→ SUPPLIED PASSAGE

The January 6 Committee Reminds America That the Midterms Are Still About the MAGA Insurrection

By subpoenaing Donald Trump, the stakes are set for how the former president might escape justice if Democrats lose the House.

Alex Wong/Getty Images
A video of former President Donald Trump aired during a hearing by the January 6 committee on October 13

Talk about going out with guns blazing. The House January 6 committee, at the conclusion of what is likely to be its last public session, voted unanimously to subpoena Donald Trump. Near the end of the hearing on Thursday, committee Chair Bennie Thompson explained the rationale for this extraordinary event. “Donald Trump led an effort to upend American democracy,” he said, “that directly resulted in the violence of January 6.”

With less than 12 weeks left in this session of Congress, some may dismiss the move as a quixotic gesture. Trump will undoubtedly resist the subpoena as he employs all his standard legal tactics of distort, distract, and delay. Then, if Republicans win a majority in the midterms, the special committee will be dissolved, the subpoena dropped, and many GOP House members will claim that Trump was railroaded.

→ INSTRUCTIONS
• A. Extract the passage of the January 6 committee article starting with "The January 6 Committee Reminds" and going on through "lose the House.".
• B. In the January 6 committee article, how did the committee vote on subpoenaing Donald Trump?
• C. Does the January 6 committee article agree with each statement? (i) Bennie Thompson chairs the committee. (ii) The subpoena vote came at the start of the committee's session. (iii) The special committee will be dissolved if Republicans win a House majority in the midterms. Answer yes or no for each, quoting the deciding words.
The rows after this are separate material, apart from the article.

(Source records)
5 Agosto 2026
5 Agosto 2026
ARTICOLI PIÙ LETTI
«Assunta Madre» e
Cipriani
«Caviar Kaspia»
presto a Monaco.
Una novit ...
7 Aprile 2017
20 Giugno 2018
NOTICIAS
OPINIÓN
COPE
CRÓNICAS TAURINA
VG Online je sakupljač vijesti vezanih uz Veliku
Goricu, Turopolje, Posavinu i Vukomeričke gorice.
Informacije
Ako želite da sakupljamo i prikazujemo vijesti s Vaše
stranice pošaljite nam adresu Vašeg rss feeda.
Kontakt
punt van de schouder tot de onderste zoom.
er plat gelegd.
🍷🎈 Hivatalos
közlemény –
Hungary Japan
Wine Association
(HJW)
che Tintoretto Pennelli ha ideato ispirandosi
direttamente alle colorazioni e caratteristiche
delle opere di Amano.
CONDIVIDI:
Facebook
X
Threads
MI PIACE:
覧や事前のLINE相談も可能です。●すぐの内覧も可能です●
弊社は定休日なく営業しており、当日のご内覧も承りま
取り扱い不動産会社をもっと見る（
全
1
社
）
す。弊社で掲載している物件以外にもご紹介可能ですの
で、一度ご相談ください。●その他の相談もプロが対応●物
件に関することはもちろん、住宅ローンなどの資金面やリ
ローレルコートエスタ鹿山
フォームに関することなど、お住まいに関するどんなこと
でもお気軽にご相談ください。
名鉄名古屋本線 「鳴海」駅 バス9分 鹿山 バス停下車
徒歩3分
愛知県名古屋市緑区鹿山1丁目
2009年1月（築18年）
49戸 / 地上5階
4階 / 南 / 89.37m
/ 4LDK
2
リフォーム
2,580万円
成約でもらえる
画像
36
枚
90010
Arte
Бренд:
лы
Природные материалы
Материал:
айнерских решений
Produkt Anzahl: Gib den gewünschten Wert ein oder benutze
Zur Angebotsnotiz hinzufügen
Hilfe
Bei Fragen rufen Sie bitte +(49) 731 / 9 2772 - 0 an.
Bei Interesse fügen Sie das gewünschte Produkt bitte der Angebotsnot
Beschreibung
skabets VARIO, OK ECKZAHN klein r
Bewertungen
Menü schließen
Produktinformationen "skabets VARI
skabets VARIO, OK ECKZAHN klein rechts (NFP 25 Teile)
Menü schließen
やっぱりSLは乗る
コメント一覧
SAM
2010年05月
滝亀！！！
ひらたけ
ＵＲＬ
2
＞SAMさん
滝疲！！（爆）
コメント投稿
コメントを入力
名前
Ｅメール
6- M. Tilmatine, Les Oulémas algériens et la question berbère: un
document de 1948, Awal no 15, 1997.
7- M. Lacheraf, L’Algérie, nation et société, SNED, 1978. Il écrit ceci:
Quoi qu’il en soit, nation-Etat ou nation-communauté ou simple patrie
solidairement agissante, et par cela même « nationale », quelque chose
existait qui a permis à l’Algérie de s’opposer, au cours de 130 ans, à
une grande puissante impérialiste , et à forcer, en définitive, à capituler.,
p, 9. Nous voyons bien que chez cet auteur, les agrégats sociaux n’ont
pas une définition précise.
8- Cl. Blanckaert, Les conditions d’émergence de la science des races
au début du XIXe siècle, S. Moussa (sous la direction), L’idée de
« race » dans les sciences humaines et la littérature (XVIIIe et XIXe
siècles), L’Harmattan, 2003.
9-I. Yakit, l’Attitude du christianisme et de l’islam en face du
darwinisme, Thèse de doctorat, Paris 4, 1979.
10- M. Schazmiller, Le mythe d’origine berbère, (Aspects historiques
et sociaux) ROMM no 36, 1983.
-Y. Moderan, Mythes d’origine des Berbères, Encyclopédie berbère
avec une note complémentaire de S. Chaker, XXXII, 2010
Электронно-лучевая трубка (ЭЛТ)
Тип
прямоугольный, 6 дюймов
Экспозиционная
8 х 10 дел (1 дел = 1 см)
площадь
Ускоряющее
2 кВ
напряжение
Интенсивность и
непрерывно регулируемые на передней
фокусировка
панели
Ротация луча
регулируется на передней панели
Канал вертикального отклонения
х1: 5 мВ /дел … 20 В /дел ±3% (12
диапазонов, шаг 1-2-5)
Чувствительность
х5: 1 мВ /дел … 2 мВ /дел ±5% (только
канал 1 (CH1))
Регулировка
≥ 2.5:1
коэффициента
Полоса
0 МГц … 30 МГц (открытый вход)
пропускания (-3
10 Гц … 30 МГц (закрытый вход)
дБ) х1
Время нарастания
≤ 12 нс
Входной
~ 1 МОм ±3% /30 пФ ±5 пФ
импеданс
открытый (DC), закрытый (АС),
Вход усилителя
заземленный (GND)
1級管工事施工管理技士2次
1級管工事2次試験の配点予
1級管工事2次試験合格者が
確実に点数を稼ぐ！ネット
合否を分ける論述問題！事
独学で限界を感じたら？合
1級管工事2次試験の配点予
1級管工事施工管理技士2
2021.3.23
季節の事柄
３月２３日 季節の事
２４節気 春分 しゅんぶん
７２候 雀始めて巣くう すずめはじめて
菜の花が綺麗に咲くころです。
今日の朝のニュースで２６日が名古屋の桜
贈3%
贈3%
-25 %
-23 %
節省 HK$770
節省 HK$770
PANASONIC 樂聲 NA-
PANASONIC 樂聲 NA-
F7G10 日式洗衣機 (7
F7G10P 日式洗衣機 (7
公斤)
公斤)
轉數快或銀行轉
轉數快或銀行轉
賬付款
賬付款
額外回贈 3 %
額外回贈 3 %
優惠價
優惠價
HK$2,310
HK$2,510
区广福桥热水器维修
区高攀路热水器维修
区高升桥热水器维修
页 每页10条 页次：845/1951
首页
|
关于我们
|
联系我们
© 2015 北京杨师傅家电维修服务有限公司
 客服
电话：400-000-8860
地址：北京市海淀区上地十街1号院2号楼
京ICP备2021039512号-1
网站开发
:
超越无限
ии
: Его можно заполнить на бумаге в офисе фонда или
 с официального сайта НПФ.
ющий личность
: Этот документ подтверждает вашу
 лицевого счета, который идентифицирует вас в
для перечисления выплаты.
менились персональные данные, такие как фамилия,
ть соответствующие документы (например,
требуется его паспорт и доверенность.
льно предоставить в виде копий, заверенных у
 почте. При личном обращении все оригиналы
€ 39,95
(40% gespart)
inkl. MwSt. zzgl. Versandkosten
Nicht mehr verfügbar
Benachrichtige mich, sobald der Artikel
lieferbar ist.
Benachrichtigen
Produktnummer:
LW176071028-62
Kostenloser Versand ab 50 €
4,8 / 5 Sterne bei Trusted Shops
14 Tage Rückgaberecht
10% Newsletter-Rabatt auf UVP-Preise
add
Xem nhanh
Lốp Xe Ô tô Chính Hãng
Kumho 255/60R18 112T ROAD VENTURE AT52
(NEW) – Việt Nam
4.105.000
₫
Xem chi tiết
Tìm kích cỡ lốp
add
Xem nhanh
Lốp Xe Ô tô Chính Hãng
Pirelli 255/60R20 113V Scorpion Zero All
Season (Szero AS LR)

→ SOLUTIONS TO THE EXERCISE
• A.
The January 6 Committee Reminds America That the Midterms Are Still About the MAGA Insurrection

By subpoenaing Donald Trump, the stakes are set for how the former president might escape justice if Democrats lose the House.

• B. It voted unanimously.

• C.
(i) Yes: "committee Chair Bennie Thompson"
(ii) No: "at the conclusion of what is likely to be its last public session"
(iii) Yes: "if Republicans win a majority in the midterms, the special committee will be dissolved"